● The task: Would you return the lines between the one holding "29: (373, 435)" and the one holding "51: (260, 321)", inclusive, and only those, exactly as they stand in the listing below?

=== Data excerpts ===

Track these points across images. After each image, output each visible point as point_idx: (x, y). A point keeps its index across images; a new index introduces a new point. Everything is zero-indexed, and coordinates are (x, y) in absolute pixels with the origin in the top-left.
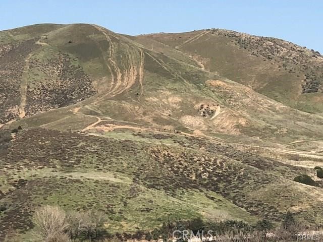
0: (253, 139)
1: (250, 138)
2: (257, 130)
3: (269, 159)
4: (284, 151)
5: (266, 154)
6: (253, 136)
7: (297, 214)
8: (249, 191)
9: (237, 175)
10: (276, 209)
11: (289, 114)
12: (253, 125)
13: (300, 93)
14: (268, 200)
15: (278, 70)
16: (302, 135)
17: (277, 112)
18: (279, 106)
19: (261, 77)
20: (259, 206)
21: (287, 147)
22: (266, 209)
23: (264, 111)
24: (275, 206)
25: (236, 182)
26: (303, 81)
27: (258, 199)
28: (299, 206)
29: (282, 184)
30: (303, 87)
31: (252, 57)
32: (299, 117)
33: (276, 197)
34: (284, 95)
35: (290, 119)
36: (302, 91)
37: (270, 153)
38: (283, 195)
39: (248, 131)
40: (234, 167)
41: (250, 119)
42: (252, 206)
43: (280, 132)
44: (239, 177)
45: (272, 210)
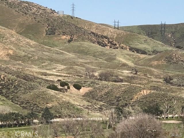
0: (18, 63)
1: (16, 62)
2: (20, 57)
3: (31, 75)
4: (38, 70)
5: (27, 72)
6: (17, 61)
7: (50, 108)
8: (21, 95)
9: (14, 85)
10: (37, 105)
11: (38, 48)
12: (18, 54)
13: (44, 35)
14: (33, 100)
15: (31, 21)
16: (47, 60)
17: (31, 47)
18: (32, 43)
19: (21, 25)
20: (28, 104)
21: (38, 68)
22: (32, 105)
23: (23, 45)
24: (37, 104)
25: (13, 89)
26: (46, 28)
27: (26, 99)
28: (51, 103)
29: (41, 90)
30: (46, 31)
31: (15, 13)
32: (45, 49)
33: (38, 98)
34: (35, 36)
35: (39, 50)
36: (45, 34)
37: (30, 71)
38: (41, 97)
39: (15, 58)
40: (12, 80)
41: (15, 50)
42: (23, 104)
43: (34, 58)
44: (14, 86)
45: (35, 106)
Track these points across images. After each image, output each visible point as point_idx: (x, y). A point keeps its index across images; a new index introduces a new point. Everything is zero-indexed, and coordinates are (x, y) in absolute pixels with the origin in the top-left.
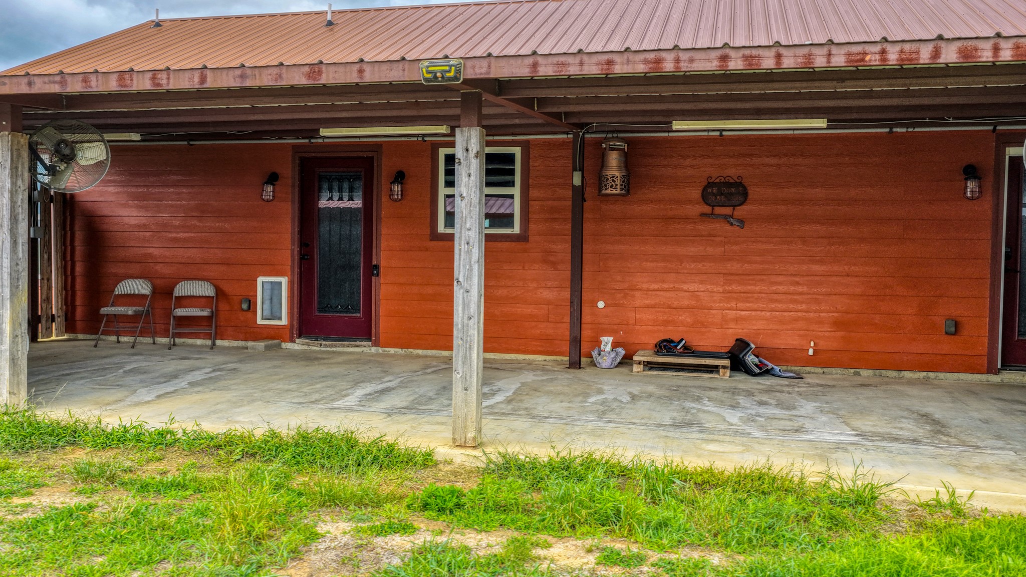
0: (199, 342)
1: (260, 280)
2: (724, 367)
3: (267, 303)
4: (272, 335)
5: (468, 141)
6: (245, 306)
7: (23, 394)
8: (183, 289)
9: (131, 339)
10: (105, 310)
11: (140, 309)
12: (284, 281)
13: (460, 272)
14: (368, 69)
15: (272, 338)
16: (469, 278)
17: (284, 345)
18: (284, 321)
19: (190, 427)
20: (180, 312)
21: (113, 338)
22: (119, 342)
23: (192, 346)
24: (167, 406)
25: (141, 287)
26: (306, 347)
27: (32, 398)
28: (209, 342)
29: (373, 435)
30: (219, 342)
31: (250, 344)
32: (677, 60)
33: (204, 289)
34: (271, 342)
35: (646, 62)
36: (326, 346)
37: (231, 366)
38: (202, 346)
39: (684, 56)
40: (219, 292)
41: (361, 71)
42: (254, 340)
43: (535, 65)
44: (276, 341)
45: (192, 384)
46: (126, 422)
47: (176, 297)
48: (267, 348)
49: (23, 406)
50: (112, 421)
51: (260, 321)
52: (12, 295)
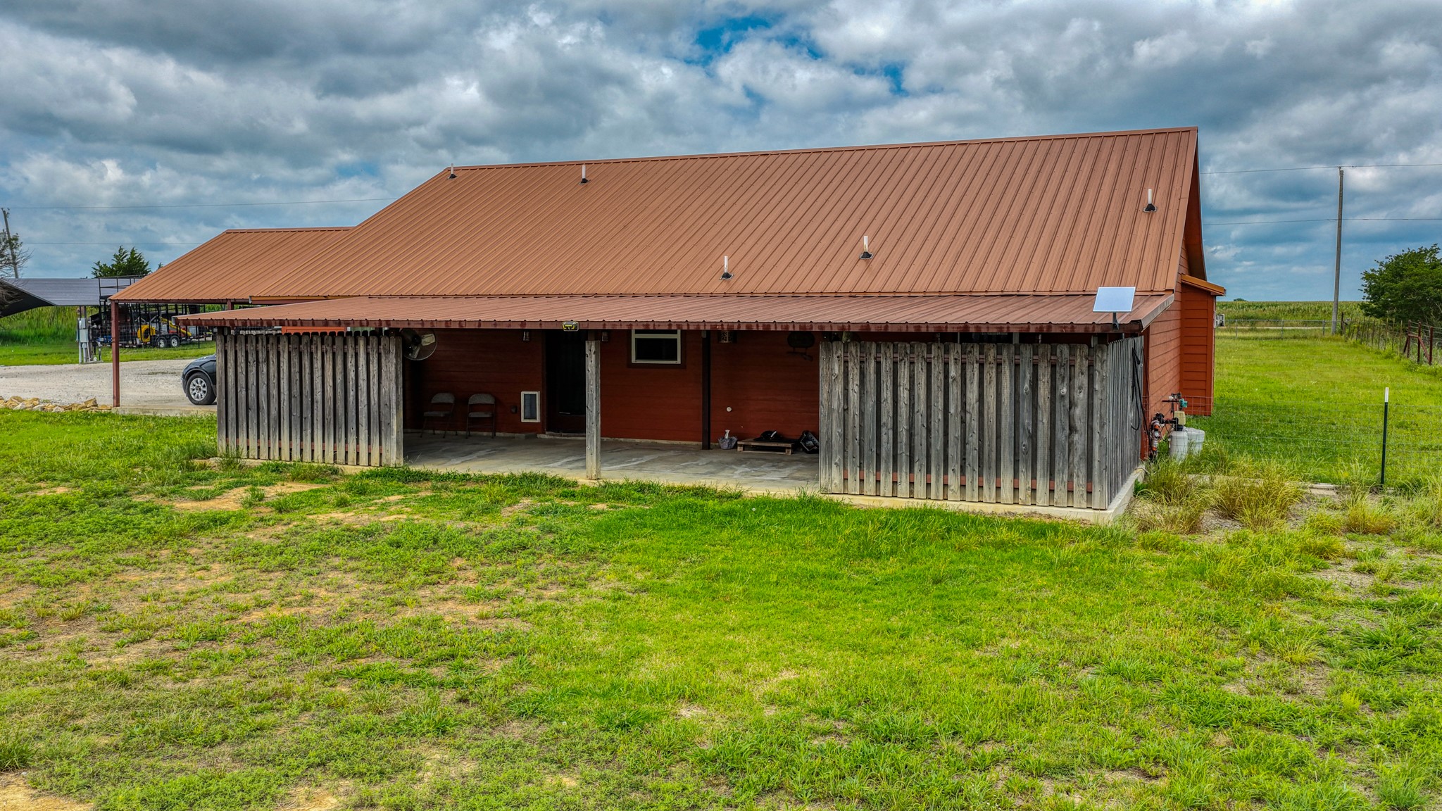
0: (485, 434)
1: (523, 393)
2: (788, 448)
3: (528, 408)
4: (531, 430)
5: (591, 346)
6: (513, 410)
7: (402, 459)
8: (477, 399)
9: (443, 432)
10: (426, 414)
11: (447, 412)
12: (537, 394)
13: (588, 403)
14: (543, 324)
15: (531, 431)
16: (592, 406)
17: (539, 436)
18: (538, 420)
19: (477, 473)
20: (473, 415)
21: (431, 431)
22: (434, 434)
23: (481, 436)
24: (466, 466)
25: (446, 398)
26: (552, 437)
27: (406, 460)
28: (491, 434)
29: (553, 474)
30: (497, 434)
31: (517, 435)
32: (654, 325)
33: (487, 400)
34: (529, 434)
35: (643, 325)
36: (564, 436)
37: (501, 448)
38: (487, 436)
39: (656, 324)
40: (497, 400)
41: (541, 325)
42: (520, 433)
43: (605, 325)
44: (533, 433)
45: (479, 457)
46: (449, 470)
47: (471, 405)
48: (527, 437)
49: (402, 464)
50: (443, 470)
51: (523, 420)
52: (397, 412)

===

● Completed exercise:
29: (373, 435)
30: (219, 342)
31: (250, 344)
32: (677, 60)
33: (204, 289)
34: (271, 342)
35: (646, 62)
36: (326, 346)
37: (231, 366)
38: (202, 346)
39: (684, 56)
40: (219, 292)
41: (361, 71)
42: (254, 340)
43: (535, 65)
44: (276, 341)
45: (192, 384)
46: (126, 422)
47: (176, 297)
48: (267, 348)
49: (23, 406)
50: (112, 421)
51: (260, 321)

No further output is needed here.